Compte tenu de cette dernière idée, différents auteurs soulignent la participation des politiques migratoires dans l’élaboration des représentations spécifiques sur les migrations. Ainsi, il serait fondamental d’avoir un regard complexe par rapport au contrôle migratoire, et de comprendre que celui n’a pas seulement une dimension limitante quant aux flux migratoires, mais aussi une dimension créative quant à la image des migrations. Du point de vue pratique, cette dernière aurait une relation directe avec la redéfinition des trajectoires migratoires. Cependant, un autre

visage de cette dimension nous intéresse, lié au discrédit des migrants. Selon les chercheurs de Cultures & Conflits (2002), les impacts des politiques de contrôle migratoires sont émotionnels et instrumentaux, de façon simultanée et complémentaire. C’est-à-dire, d’une part elles ont des conséquences sur la façon de concevoir la migration comme phénomène, le migrant comme sujet et ses liens avec les sociétés d’accueil. D’autre part, elles ont des conséquences sur la planification, l’implémentation et la légitimation des mesures concrètes pour affronter ce qui a été avant défini négativement et pour recréer cette image. Par exemple, dans le cas particulier des centres d’enfermement pour les migrants en situation irrégulière, selon Intrand et Perrouty (2005), nous serions face à une « déshumanisation des migrants à l’intérieur du camp qui se double d’une criminalisation à l’extérieur » (Ibid. paragraphe 37). Pour sa part, Mathieu Bietlot (2005) nous rappelle qu’à travers la ‘stigmatisation des étrangers’ sont obtenus des dividendes quant à la cohésion au niveau national et communautaire, ainsi que le contrôle et la précarisation au niveau des populations immigrantes. De ce fait, d’après Bietlot, « L’ensemble du dispositif de contrôle des flux migratoires contribue à confiner l’étranger dans l’image, la place et le rôle que lui réservent nos sociétés » (Ibid. paragraphe 20).

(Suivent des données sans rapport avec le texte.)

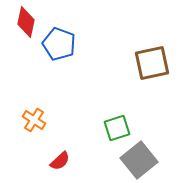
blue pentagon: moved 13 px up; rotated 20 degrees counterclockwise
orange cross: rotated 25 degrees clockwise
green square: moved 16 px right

Alors, nous pouvons saisir un regard éminemment critique et l’absence de nuances dans le diagnostic sur les perceptions à propos des migrants circulant dans les sociétés d’accueil. De ce fait, à partir d’un tel scénario, il nous semble que la considération de l’analyse du rapport entre l’imaginaire et les migrations, à partir des protagonistes de la mobilité eux-mêmes, acquiert une importance singulière. Si la conception de l’altérité semble fondamentale pour comprendre les imaginaires autour de l’immigration et des migrants, l’éveil du désir migratoire, ses motivations et sa concrétisation, sont au centre de la discussion sur les imaginaires des migrants.